The stepchild bed with Patrina, panicum, rudbeckia, and phlox.
So much for anything that even approaches subtlety. My tropicals come next, and first off are the geraniums (pelargoniums) which in my delusion and denial I have added to the overwinter and collect list.
I have to dig up the name for this one, it’s in its second or third year with me and keeps looking better.
A scented leaved geranium (pelargonium actually) with cut leaves, variegation and scent. Too much or something for everyone?
This scented geranium is another plant who’s ID is lost in the pot-full-o-tags database. I should probably work on that.
Another one to overwinter in the garage, my first aeonium is looking well. Hopefully it can handle the high-water location I planted it in -a pot with a variegated hebe and cape fuschia (phygelia).
This one’s label must still be near the top of the tag bucket since it’s a new purchase. A good gardener would go out there, find it and label it…. but all I’ve got for you is it’s not “Schwarzkopf”.
Now to wrap things up (so I can finally get to work on the stupid basement tiling job I started) here are my foliage stars.
Canna “Tropicana” might be the most obscene show of gaudy color in my garden. I love it with the dahlias and rudbeckia. Good thing there’s some green nearby to calm things down.
Morning light on the sunflower patch.
My ‘Polish cannas’ were a gift which traces it’s history back to a friend’s old Polish neighbor. It’s probably really canna indica “purpurea” or “Russian red”.
And same cannas at noon. A sculptural plant I think.

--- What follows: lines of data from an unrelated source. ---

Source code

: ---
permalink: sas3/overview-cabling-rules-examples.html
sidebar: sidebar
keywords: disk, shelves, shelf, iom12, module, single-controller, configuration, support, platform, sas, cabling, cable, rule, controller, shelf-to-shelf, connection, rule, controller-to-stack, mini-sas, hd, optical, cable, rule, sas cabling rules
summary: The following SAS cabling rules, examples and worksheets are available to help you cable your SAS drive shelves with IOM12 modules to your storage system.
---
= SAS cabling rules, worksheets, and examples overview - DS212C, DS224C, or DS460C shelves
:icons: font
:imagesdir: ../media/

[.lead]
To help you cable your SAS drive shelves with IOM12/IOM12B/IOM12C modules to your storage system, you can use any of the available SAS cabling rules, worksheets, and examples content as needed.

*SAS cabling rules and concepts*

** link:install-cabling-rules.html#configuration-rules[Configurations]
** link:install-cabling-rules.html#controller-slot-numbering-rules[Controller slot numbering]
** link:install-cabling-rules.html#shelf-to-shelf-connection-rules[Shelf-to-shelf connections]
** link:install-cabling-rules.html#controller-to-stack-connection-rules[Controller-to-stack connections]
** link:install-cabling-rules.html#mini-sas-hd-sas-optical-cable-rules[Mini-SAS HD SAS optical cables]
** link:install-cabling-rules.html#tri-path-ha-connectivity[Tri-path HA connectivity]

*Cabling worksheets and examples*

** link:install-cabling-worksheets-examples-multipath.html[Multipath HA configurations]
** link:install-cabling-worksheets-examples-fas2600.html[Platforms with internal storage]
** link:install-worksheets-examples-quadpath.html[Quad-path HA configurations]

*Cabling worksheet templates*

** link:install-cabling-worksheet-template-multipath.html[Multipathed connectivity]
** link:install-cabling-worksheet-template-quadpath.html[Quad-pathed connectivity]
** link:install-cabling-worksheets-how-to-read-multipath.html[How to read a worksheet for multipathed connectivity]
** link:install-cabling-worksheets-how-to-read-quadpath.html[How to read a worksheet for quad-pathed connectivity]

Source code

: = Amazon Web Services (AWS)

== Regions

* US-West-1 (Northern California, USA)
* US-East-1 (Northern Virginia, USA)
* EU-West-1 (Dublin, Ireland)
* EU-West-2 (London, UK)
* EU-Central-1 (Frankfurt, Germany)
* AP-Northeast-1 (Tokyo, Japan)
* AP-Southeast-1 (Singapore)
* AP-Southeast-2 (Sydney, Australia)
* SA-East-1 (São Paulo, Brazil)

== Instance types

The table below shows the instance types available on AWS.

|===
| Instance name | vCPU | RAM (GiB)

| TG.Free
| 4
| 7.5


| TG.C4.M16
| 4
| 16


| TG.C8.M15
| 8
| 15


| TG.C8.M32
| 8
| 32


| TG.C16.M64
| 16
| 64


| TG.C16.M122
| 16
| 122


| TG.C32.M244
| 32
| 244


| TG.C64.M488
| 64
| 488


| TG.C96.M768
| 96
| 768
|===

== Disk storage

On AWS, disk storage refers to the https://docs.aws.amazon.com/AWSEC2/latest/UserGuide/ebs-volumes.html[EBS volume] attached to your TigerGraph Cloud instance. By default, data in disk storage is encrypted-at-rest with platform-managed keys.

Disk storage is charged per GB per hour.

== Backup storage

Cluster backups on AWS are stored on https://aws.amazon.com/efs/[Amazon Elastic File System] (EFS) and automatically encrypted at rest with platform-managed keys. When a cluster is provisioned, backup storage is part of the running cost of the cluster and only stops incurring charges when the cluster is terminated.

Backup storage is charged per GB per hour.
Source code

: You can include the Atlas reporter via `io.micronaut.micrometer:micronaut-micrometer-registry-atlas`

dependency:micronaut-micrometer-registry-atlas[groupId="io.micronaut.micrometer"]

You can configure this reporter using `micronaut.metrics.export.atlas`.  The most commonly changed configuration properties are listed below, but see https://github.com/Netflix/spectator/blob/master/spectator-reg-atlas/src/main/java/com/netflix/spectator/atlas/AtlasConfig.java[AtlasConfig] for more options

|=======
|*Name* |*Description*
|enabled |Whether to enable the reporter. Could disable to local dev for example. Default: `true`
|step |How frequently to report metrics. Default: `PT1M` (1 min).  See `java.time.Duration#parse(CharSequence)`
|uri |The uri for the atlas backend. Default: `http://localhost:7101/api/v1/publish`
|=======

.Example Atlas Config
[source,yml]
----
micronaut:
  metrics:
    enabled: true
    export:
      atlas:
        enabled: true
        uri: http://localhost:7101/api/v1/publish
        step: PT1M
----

The small blooms aren’t much for a flower lover, but they have a graceful look and the hummingbirds appreciate them.
So that’s my foliage, thanks for sticking it out. I did manage to keep all the coleus out (but of course there’s still all of September for that) and I hope that gave a little relief, but I was really surprised by how much color and interest I get from foliage. Maybe I am growing up and my tastes are maturing…. but I hope not. I like my messes of color too much!
Thanks Christina for hosting and thanks for opening my eyes to all that foliage does in the garden.